Anyone who has sat with a laptop on their knees will know that computers generate lots of heat. The aim of CSIRO’s Groundwater Cooling Project is to provide an innovative, sustainable cooling solution for one of the largest computers in the southern hemisphere.
Rather than being cooled using conventional cooling towers, the new $80 million Pawsey Centre supercomputer in Perth is being cooled by using a geothermal solution known as groundwater cooling. The system is expected to save more than 14.5 million litres of water in the first two years of operation, and has the potential to revolutionise the way we cool our buildings.
Water of different temperatures can be extracted from underground layers of rock formations known as aquifers, and used for various thermal purposes. While the harnessing of geothermal energy from deeper high-temperature aquifers is a well-known procedure, cooler underground water found closer to the surface can also provide useful thermal capacity. CSIRO’s groundwater cooling system involves pumping cool water from a shallow aquifer beneath the Australian Resources Research Centre (ARRC) in Kensington, Perth, through an above-ground heat exchanger to cool the supercomputer, before reinjecting the water underground again.
Groundwater cooling is a novel and efficient way of addressing the cooling requirements of buildings and facilities.

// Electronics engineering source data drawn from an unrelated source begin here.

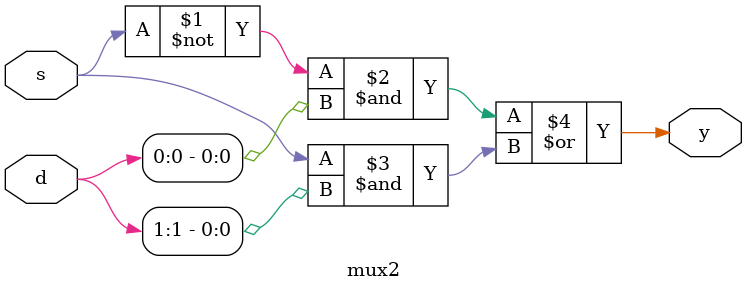
<source format=sv>
module mux8 (
    input logic [2:0] s,
    input logic [7:0] d,
    output logic y
);


  logic t0, t1;
  mux4 lower_mux (
      .s(s[1:0]),
      .d(d[3:0]),
      .y(t0)
  );
  mux4 upper_mux (
      .s(s[1:0]),
      .d(d[7:4]),
      .y(t1)
  );

  assign y = ~s[2] & t0 | s[2] & t1;

endmodule

module mux4 (
    input logic [1:0] s,
    input logic [3:0] d,
    output logic y
);

  assign y = s[1] ? (s[0] ? d[3] : d[2]) : (s[0] ? d[1] : d[0]);

endmodule

module mux2 (
    input logic s,
    input logic [1:0] d,
    output logic y
);

  assign y = ~s & d[0] | s & d[1];

endmodule

// module mux8_tb ();
//   logic [2:0] s;
//   logic [7:0] d;
//   logic y;
//   mux8 duv (
//       .s(s),
//       .d(d),
//       .y(y)
//   );
//
//   initial begin
//     d = 8'b01010101;
//     $monitor("%h %h %h", s, d, y);
//     for (int i = 0; i < 8; i++) begin
//       s = i;
//       #1;
//     end
//
//   end
//
// endmodule




</source>
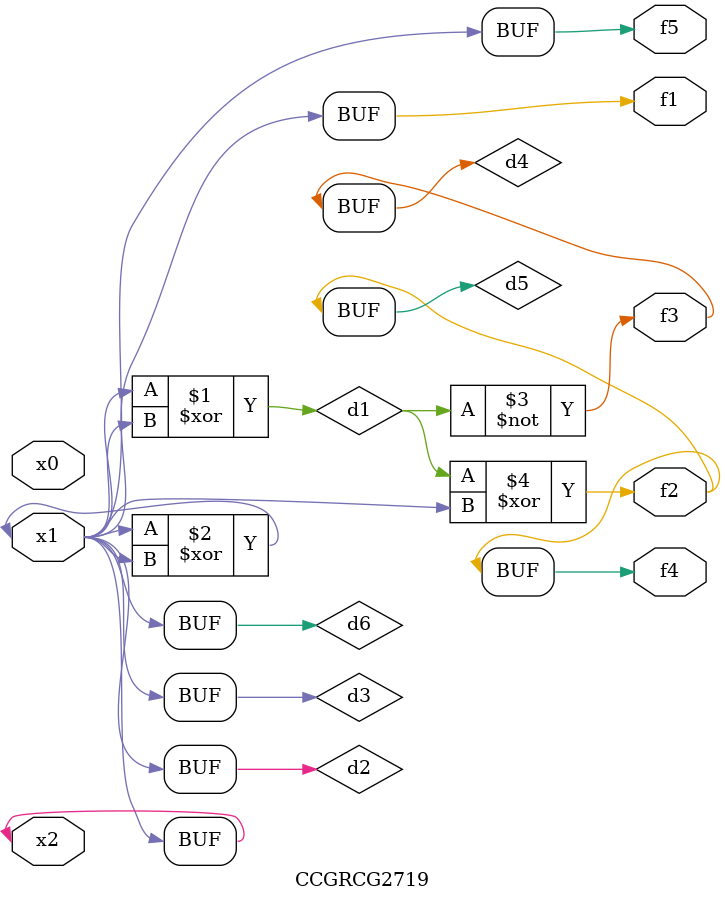
<source format=v>
module CCGRCG2719(
	input x0, x1, x2,
	output f1, f2, f3, f4, f5
);

	wire d1, d2, d3, d4, d5, d6;

	xor (d1, x1, x2);
	buf (d2, x1, x2);
	xor (d3, x1, x2);
	nor (d4, d1);
	xor (d5, d1, d2);
	buf (d6, d2, d3);
	assign f1 = d6;
	assign f2 = d5;
	assign f3 = d4;
	assign f4 = d5;
	assign f5 = d6;
endmodule

</source>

The absence of conventional cooling towers, which use large amounts of water, means the system is environmentally friendly, and it also performs reliably around the clock regardless of the weather or season. If deployed more widely the groundwater cooling technology has the potential to replace cooling towers in buildings right across Perth, including major facilities such as hospitals and industrial operations. The challenge of cooling the new petascale Pawsey supercomputer - which will provide expertise to support the world’s largest-ever radio telescope (the Square Kilometre Array) and other high-end science- was the driving force behind the Groundwater Cooling Project. The power required to run the groundwater cooling pumps is offset by an array of solar panels on the roof of the Pawsey Centre, making it one of the most sustainable supercomputers on the planet.